In a statement, the regulator gave more details about the firm – including where it was based and what it was alleged to have done.

“IFC Markets and www.ifcmarkets.com are not (and never have been) registered in Manitoba to engage in the business of trading securities or advising anyone with respect to investing in, buying, or selling securities,” it alleged.

“IFC Markets claims to be operating in the British Virgin Islands and Malaysia,” it said.

And it also provided advice to traders who wanted to protect themselves against forex fraud or similar problems – encouraging them to visit a Canada-wide website to verify registration details before trading.

“Visit www.recognizeinvestmentfraud.ca to see other investor warnings and check the registration of any person or company offering securities in Manitoba,” it added.

It filed the statement under the “Investor Cautions” section of its website rather than the “Investor Alerts” section.

The Manitoba Securities Commission has been busy in recent weeks.

Last month it issued a warning after a claim from a local resident that he had been scammed out of over $550,000 in an offshore forex trading scheme.

And it has also issued a number of warnings regarding the relationship between fraud and the coronavirus crisis – and adverts put out by scammers to that effect.

“The ads state that traders can keep a large percentage of the profits, and they don’t need experience or a licence,” it said.

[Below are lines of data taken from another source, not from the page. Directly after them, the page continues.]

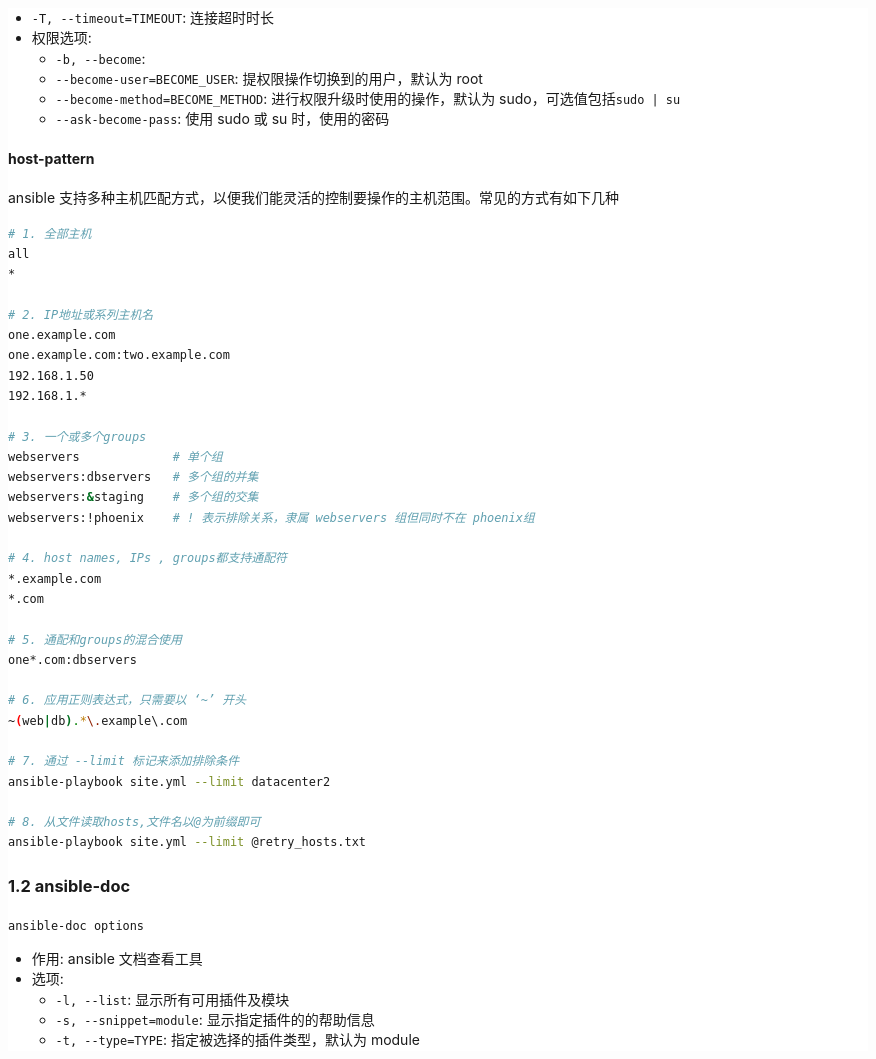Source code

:   - `-T, --timeout=TIMEOUT`: 连接超时时长
- 权限选项:
  - `-b, --become`:
  - `--become-user=BECOME_USER`: 提权限操作切换到的用户，默认为 root
  - `--become-method=BECOME_METHOD`: 进行权限升级时使用的操作，默认为 sudo，可选值包括`sudo | su`
  - `--ask-become-pass`: 使用 sudo 或 su 时，使用的密码

#### host-pattern
ansible 支持多种主机匹配方式，以便我们能灵活的控制要操作的主机范围。常见的方式有如下几种

```bash
# 1. 全部主机
all
*

# 2. IP地址或系列主机名
one.example.com
one.example.com:two.example.com
192.168.1.50
192.168.1.*

# 3. 一个或多个groups
webservers             # 单个组
webservers:dbservers   # 多个组的并集
webservers:&staging    # 多个组的交集
webservers:!phoenix    # ! 表示排除关系，隶属 webservers 组但同时不在 phoenix组

# 4. host names, IPs , groups都支持通配符
*.example.com
*.com

# 5. 通配和groups的混合使用
one*.com:dbservers

# 6. 应用正则表达式，只需要以 ‘~’ 开头
~(web|db).*\.example\.com

# 7. 通过 --limit 标记来添加排除条件
ansible-playbook site.yml --limit datacenter2

# 8. 从文件读取hosts,文件名以@为前缀即可
ansible-playbook site.yml --limit @retry_hosts.txt
```

### 1.2 ansible-doc
`ansible-doc options`
- 作用: ansible 文档查看工具
- 选项:
  - `-l, --list`: 显示所有可用插件及模块
  - `-s, --snippet=module`: 显示指定插件的的帮助信息
  - `-t, --type=TYPE`: 指定被选择的插件类型，默认为 module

“…however, the firms demand payment of fees from would-be traders, and the MSC believes neither the firms nor fees are legitimate,” it added.

Unusual anti-fraud use planned for blockchain

An unusual use of anti-fraud blockchain technology has been announced by a firm in Norway.

Kvarøy Arctic, which farms for salmon, has announced it will join IBM’s Food Trust.

This offering from IBM is a blockchain-based supply chain software package designed specifically for the food sector.

Kvarøy Arctic supplies a range of eateries, and it also provides stock for North American branches of the store Whole Foods.

Once the firm starts using the new service its customers will be able to check on and verify where the salmon comes from using a QR code.

And customers will be able to find out much more about the supply chain, such as the state of the habitats the salmon came from.

The CEO of Kvarøy Arctic, Alf-Gøran Knutsen, gave more details about the move – which has been hailed as a step in fighting “food fraud”.

“Blockchain is the future when it comes to ending fraud in the seafood industry,” he said.

“The technology tracks a level of detail that helps us reduce food waste so we can feed more people in the world,” he added.